## PROMPT
Return the records verbatim, beginning at the line that contains "HOW TO AVOID" and stopping after the line that contains "Please don't run", with both of those lines included. Leave the picture lines out of your output.

[Start of section]

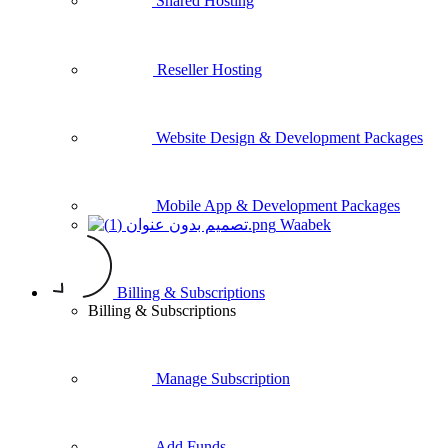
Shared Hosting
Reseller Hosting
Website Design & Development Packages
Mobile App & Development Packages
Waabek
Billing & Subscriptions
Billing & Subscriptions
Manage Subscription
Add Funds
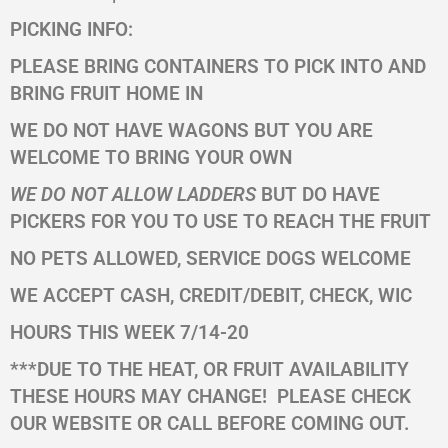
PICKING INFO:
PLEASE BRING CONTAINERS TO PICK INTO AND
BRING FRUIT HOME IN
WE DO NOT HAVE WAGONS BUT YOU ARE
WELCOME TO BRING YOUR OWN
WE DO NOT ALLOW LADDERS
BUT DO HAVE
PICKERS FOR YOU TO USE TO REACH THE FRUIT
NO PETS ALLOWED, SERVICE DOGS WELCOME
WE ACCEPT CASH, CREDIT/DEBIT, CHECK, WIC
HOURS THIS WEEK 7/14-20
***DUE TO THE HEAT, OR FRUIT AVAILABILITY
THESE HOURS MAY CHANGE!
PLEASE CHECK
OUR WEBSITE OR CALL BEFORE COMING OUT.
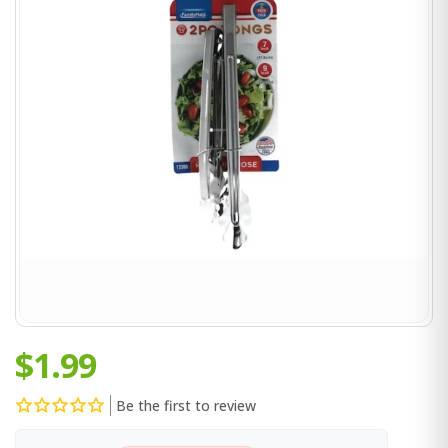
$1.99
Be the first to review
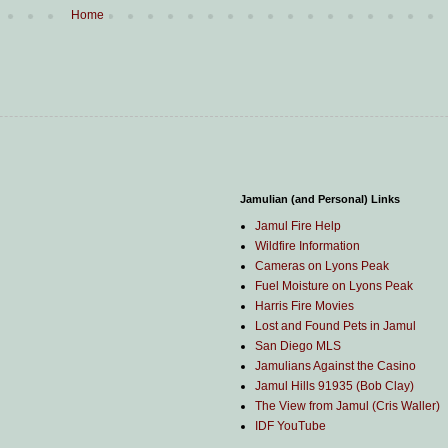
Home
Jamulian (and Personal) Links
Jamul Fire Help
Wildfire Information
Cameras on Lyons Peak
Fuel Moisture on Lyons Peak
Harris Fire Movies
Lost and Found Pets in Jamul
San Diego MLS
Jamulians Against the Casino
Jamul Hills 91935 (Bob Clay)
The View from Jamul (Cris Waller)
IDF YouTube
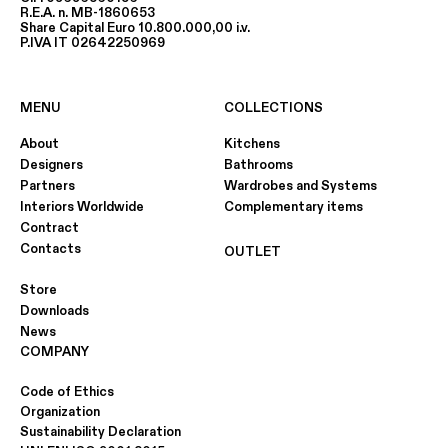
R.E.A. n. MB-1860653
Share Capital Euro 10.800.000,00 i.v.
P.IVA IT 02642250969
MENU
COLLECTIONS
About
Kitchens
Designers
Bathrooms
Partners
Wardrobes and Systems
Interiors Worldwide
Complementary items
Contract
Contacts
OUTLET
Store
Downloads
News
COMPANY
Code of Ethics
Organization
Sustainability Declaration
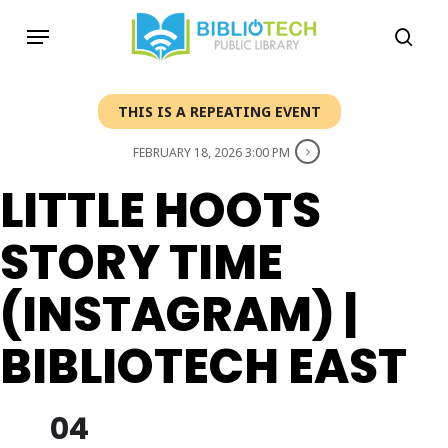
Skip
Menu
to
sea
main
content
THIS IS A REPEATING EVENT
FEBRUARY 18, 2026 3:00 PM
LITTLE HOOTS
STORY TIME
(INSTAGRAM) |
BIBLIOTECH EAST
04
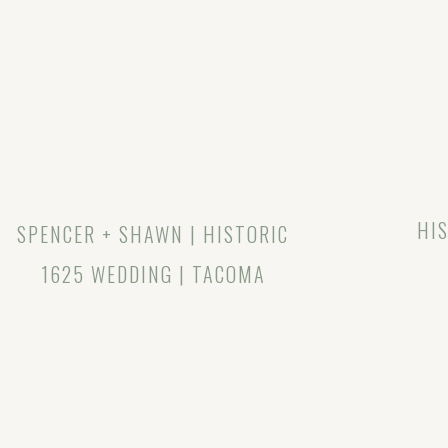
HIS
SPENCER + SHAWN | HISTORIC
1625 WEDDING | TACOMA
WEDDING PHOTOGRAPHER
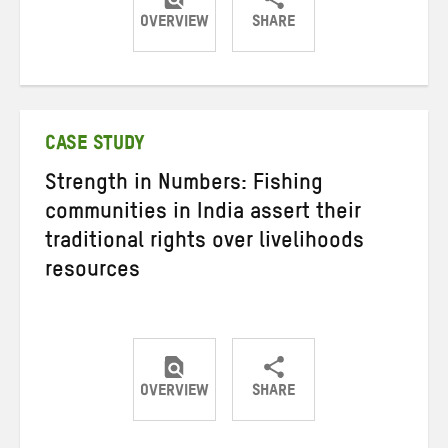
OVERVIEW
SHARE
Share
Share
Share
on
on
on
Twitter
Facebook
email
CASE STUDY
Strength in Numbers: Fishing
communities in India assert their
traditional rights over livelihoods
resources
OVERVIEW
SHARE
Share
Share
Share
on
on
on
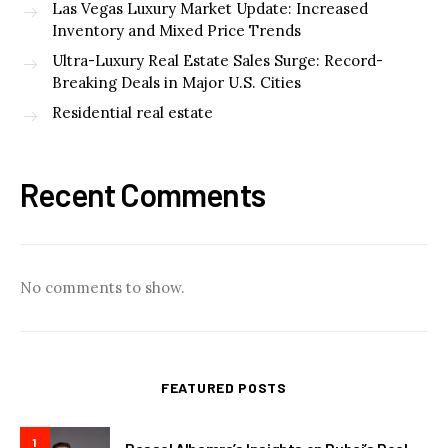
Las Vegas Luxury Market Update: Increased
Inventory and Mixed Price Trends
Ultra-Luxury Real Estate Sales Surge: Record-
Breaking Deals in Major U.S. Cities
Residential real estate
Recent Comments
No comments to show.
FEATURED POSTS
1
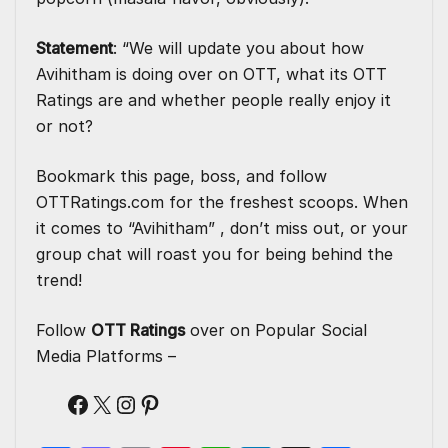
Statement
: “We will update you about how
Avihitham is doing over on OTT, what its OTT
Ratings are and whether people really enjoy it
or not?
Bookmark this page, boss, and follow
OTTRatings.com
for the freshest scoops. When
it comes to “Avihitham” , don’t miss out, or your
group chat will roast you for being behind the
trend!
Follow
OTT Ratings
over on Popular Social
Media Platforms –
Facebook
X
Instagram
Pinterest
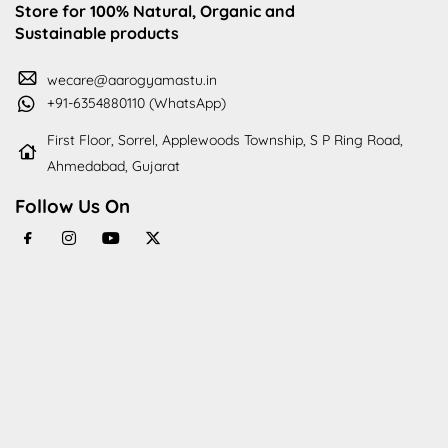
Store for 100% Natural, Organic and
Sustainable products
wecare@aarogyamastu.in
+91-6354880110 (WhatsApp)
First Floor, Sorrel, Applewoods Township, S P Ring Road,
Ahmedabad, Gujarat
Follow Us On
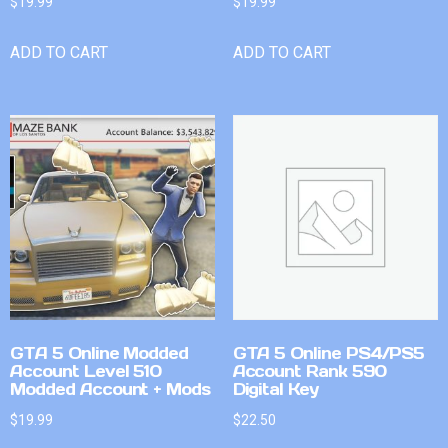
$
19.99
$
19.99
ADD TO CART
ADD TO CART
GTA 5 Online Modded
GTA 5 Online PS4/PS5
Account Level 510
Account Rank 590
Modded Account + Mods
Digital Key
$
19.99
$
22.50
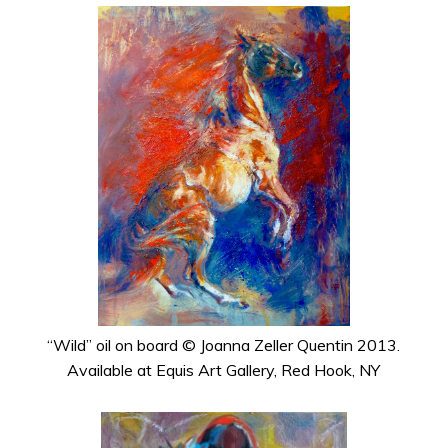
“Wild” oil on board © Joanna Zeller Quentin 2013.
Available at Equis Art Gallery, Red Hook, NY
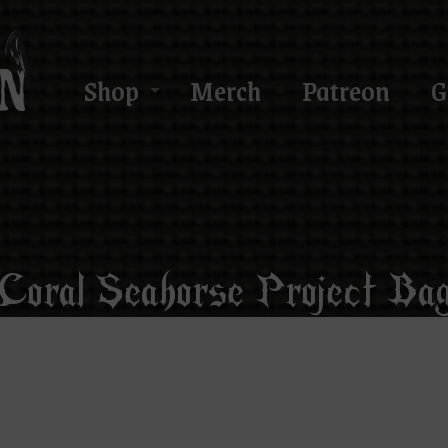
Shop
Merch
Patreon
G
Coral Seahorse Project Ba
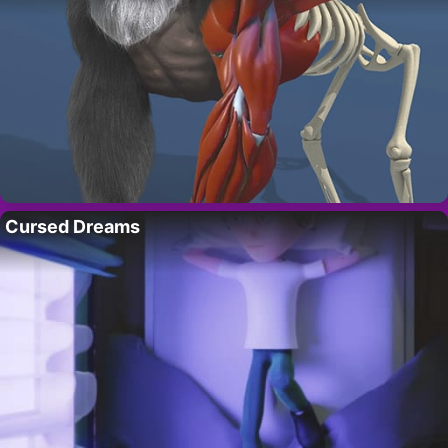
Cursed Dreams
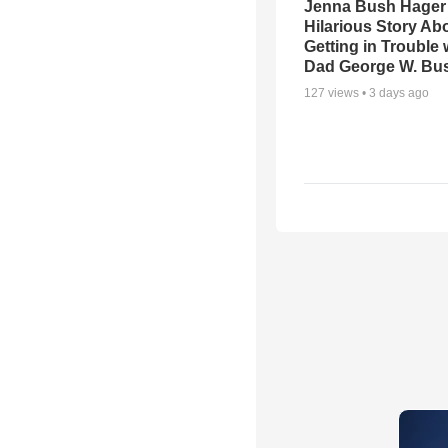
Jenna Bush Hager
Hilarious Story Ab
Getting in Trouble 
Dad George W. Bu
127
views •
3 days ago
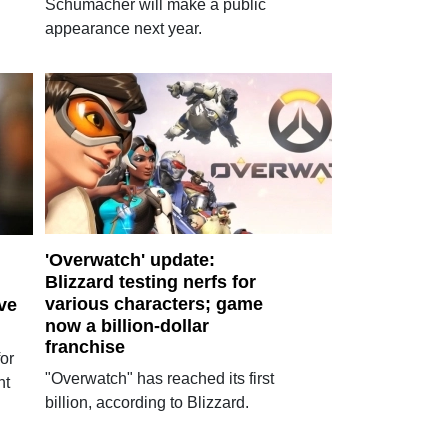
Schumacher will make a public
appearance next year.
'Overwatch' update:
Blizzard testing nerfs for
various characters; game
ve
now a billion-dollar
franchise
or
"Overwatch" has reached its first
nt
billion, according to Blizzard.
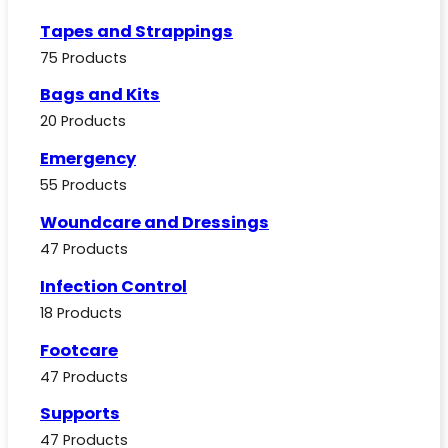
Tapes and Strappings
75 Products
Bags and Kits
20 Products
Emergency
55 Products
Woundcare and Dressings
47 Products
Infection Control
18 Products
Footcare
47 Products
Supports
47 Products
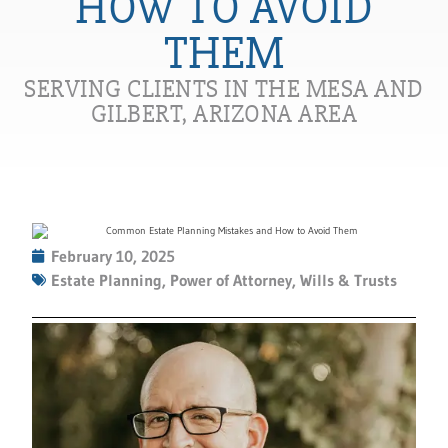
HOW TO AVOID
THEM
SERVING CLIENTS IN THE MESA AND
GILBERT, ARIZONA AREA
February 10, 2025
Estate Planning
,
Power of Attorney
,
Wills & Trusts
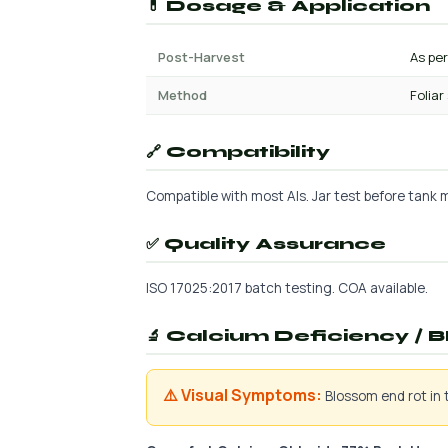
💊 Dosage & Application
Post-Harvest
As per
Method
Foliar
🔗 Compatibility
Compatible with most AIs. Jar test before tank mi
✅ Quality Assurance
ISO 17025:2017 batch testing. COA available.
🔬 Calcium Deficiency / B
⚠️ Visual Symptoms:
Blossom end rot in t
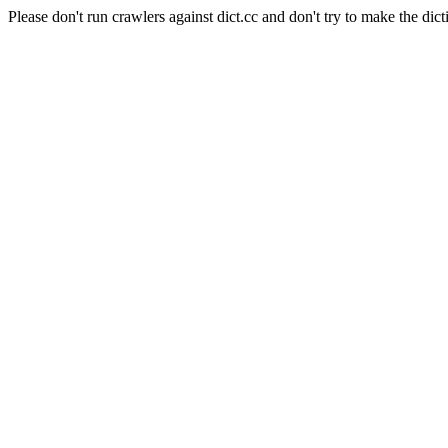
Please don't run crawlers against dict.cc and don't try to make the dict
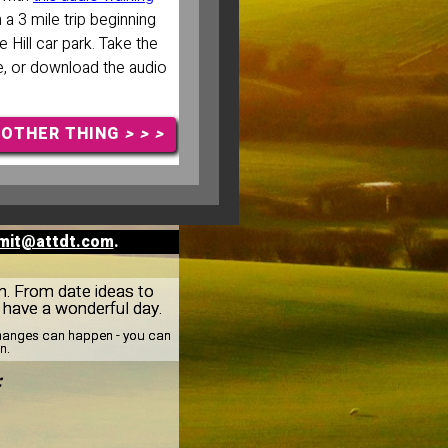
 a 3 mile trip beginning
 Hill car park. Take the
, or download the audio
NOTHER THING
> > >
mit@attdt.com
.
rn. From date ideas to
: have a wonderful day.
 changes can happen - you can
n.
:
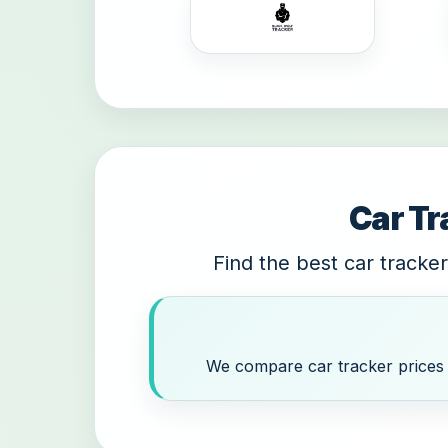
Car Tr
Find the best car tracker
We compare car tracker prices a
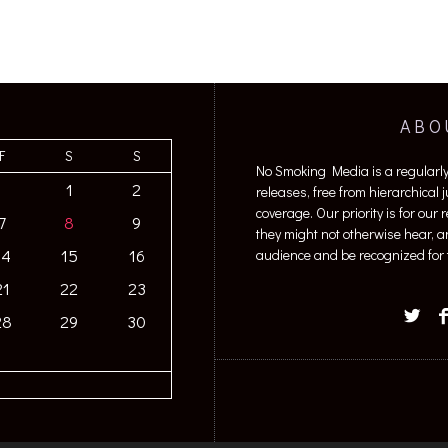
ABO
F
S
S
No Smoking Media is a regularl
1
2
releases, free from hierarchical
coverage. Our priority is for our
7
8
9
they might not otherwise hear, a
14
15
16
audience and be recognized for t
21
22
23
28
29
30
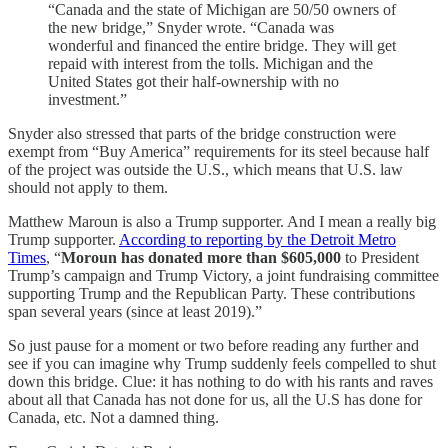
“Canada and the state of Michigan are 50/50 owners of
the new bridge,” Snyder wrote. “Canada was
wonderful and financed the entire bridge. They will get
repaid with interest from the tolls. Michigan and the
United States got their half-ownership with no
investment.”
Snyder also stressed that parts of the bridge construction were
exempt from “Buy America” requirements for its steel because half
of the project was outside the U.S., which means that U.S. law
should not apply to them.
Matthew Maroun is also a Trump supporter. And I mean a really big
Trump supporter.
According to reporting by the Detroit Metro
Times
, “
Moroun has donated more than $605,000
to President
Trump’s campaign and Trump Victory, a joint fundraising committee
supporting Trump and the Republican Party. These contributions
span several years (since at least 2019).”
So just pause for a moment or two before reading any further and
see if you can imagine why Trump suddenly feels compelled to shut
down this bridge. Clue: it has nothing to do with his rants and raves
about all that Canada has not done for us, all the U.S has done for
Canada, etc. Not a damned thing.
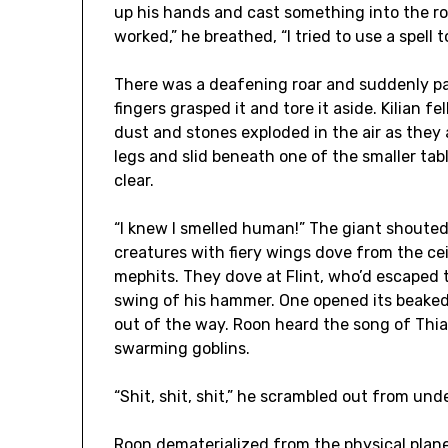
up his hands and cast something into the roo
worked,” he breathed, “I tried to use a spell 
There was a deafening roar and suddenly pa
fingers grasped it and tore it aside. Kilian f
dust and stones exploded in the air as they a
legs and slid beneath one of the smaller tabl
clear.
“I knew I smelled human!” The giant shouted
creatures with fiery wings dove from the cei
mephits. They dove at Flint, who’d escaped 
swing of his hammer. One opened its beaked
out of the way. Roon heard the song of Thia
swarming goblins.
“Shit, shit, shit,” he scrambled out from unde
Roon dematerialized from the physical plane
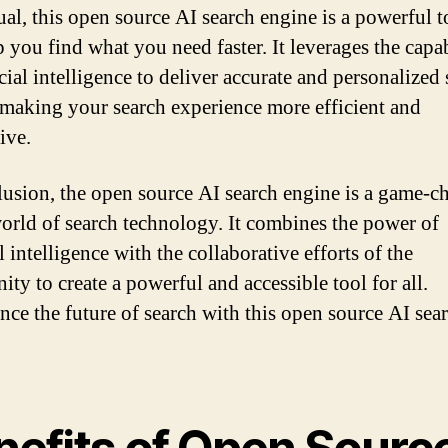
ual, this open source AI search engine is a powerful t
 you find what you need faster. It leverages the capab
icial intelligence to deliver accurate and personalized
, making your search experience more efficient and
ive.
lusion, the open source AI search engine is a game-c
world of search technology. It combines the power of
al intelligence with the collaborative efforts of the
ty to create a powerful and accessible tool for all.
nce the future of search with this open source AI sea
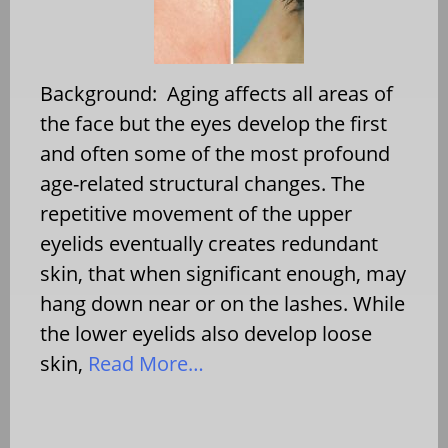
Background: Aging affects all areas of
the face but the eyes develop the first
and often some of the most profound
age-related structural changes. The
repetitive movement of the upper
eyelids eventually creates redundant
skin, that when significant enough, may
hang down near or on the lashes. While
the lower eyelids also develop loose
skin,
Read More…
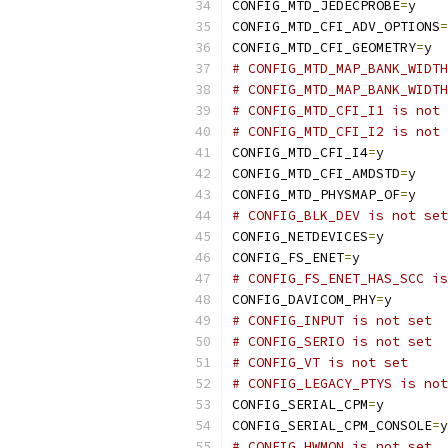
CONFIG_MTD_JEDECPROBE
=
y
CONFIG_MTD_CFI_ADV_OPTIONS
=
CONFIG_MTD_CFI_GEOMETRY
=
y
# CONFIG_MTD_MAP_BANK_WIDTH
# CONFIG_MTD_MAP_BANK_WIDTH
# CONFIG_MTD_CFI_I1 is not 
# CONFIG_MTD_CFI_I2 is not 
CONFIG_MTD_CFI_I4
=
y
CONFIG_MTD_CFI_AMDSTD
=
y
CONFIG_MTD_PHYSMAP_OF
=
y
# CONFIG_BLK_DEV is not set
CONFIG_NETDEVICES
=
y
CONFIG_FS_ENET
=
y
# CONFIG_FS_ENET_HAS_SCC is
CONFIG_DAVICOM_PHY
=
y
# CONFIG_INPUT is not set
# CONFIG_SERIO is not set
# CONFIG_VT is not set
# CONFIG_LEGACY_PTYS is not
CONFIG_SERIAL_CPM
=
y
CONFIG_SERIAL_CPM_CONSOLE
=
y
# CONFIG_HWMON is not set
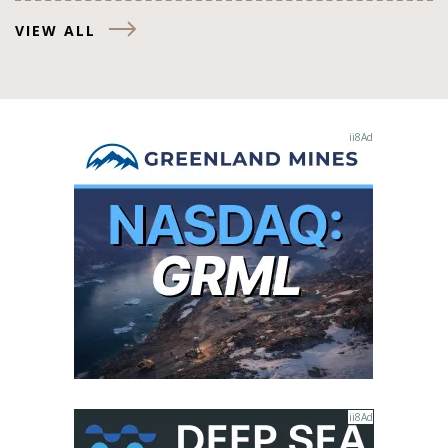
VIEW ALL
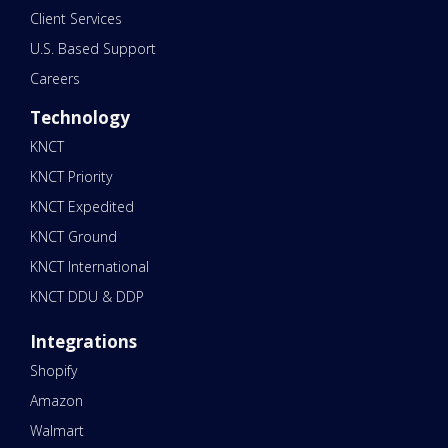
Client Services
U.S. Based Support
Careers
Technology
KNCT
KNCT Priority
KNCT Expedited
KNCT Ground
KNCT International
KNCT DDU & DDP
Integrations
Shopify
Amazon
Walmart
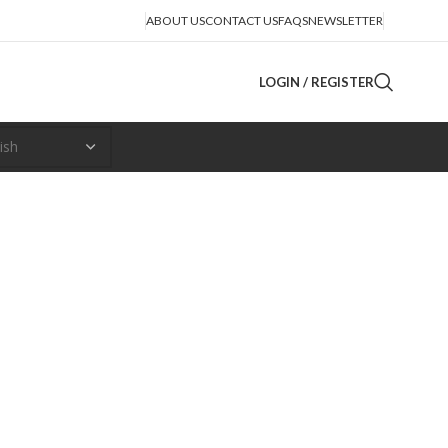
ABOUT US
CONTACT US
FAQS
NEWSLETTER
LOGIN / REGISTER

[End of section]

## TASK SOLUTION
HOW TO AVOID
THEM
SERVING CLIENTS IN THE MESA AND
GILBERT, ARIZONA AREA
February 10, 2025
Estate Planning
,
Power of Attorney
,
Wills & Trusts
💊 Dosage & Application
Post-Harvest
As per
Method
Foliar
🔗 Compatibility
Compatible with most AIs. Jar test before tank mi
✅ Quality Assurance
ISO 17025:2017 batch testing. COA available.
🔬 Calcium Deficiency / B
⚠️ Visual Symptoms:
Blossom end rot in t
Please don't run crawlers against dict.cc and don't try to make the dict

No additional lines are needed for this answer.